THE REQUEST ▸
Write the next part of the 1985 Independence Bowl article, starting right after its final sentence.

READING PASSAGE ▸

- - -

- Date: December 21, 1985
- Season: 1985
- Stadium: Independence Stadium
- Location: Shreveport, Louisiana
- MVP: QB Rickey Foggie LB Bruce Holmes
- Referee: James Sprenger (Pac-10)
- Attendance: 42,845

United States TV coverage
- Network: Mizlou
- Announcers: Howard David Bob Casciola Steve Grad

= 1985 Independence Bowl =

The 1985 Independence Bowl was a college football postseason bowl game between the Clemson Tigers and the Minnesota Golden Gophers.

==Background==
The Gophers finished in 6th place in the Big Ten Conference while the Tigers finished 4th in the Atlantic Coast Conference. This was the first Independence Bowl for either team. Gutekunst was the interim head coach after Lou Holtz left for Notre Dame. This was Minnesota's first bowl game since 1977 and Clemson's first since 1982.

- - -

DATASET EXTRACT ▸
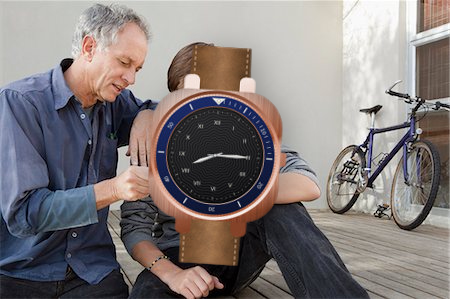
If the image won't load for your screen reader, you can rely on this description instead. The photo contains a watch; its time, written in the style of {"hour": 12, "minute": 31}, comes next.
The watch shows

- - -

RIGHT ANSWER ▸
==Game summary==
Minnesota's Valdez Baylor scored on a 1-yard run in the fourth quarter to lead the Golden Gophers to the victory over Clemson, who committed four turnovers. Foggie went 9-of-12 for 123 yards and 60 yards rushing on 18 carries, en route to being named MVP. Valdez Baylor rushed for 98 yards on 12 carries. In a losing effort, Kenny Flowers ran for 148 yards on 27 carries.

==Aftermath==
Gutekunst would become the full-time head coach for Minnesota starting the following year, which culminated in an appearance in the Liberty Bowl, their last appearance for 13 years. Clemson kept rolling, making four more bowl games in the decade. Neither team has returned to the Independence Bowl since this game.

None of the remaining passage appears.